MOSCOW: Russia, China, the us and Pakistan have an interest in serving as mediators in resolving the crisis in Afghanistan, Russian secretary of state Sergey Lavrov said on Tuesday.

“We remain committed to the task of building peace and stability on Afghanistan’s territory in order that it poses no threats to the region,” Mr Lavrov said.

He also said Russia opposed the thought of allowing Afghan refugees enter Central Asia, the previous Soviet region that lies between Russia and Afghanistan, or having US troops there.

“If you think that that any country in Central Asia or elsewhere is curious about becoming a target in order that the Americans could fulfil their initiatives, i actually doubt anyone needs that,” he told an appointment during a visit to Hungary.

According to Reuters, Russia maintains close ties with Central Asia’s former Soviet republics and regards the region as a part of its sphere of interest.

In Islamabad, Pakistan’s secretary of state said on Tuesday that an inclusive political settlement is that the best way forward for peace and stability in Afghanistan following the Taliban takeover. Pakistan fully supports efforts therein direction, he added.

According to a far off ministry statement, secretary of state Shah Mahmood Qureshi made the remarks during a call with Mr Lavrov about things in Afghanistan.
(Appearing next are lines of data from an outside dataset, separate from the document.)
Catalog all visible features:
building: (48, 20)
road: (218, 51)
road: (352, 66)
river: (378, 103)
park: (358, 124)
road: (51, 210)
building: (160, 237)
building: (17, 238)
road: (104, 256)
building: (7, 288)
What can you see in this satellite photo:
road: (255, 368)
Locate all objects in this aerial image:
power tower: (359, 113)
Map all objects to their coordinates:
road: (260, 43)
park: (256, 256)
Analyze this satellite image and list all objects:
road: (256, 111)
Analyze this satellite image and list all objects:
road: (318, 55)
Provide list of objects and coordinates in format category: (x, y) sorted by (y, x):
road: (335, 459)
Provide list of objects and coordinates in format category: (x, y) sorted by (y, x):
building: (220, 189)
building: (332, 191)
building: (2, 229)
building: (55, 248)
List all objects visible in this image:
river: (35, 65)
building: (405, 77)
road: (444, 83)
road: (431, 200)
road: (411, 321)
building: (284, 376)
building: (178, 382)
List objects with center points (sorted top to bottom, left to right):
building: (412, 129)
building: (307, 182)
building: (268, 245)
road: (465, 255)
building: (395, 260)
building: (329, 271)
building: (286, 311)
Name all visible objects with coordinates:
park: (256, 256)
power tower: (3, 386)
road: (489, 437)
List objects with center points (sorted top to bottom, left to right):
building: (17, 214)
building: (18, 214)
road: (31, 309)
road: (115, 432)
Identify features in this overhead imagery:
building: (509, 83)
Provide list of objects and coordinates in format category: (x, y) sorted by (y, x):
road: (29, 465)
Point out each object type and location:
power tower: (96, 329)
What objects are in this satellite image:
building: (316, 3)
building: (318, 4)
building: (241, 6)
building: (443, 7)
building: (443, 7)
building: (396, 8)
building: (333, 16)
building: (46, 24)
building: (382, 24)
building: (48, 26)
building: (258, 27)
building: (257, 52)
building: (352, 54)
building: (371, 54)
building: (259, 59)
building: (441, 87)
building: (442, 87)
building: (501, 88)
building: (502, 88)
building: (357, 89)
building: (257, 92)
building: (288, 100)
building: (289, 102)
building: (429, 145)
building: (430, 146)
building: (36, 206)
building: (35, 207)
The statement said Mr Qureshi told Mr Lavrov that a peaceful and stable Afghanistan is of critical importance for Pakistan and therefore the region. It said Mr Qureshi informed the Russian secretary of state about Pakistan’s outreach to regional countries for consultations on the challenges arising out of developments in Afghanistan.

The statement quoted Mr Qureshi as also saying that Pakistan is facilitating the evacuation of foreigners stranded in Afghanistan.


In Geneva, the UN human rights chief said that she has received credible reports of great violations committed by the Taliban in Afghanistan, including “summary executions” of civilians and Afghan security forces who have surrendered.

Michelle Bachelet gave no details of the killings in her speech to the Human Rights Council, but urged the Geneva forum to line up a mechanism to closely monitor Taliban actions.

The Taliban’s treatment of girls and girls would be “a fundamental red line”, she told the council’s emergency session, held at the request of Pakistan and therefore the Organisation of Islamic Cooperation (OIC).

Independent UN human rights experts, during a joint statement, said that a lot of people are doggo as “the Taliban continues to look homes door-to-door” which seizures of property and reprisals are being reported.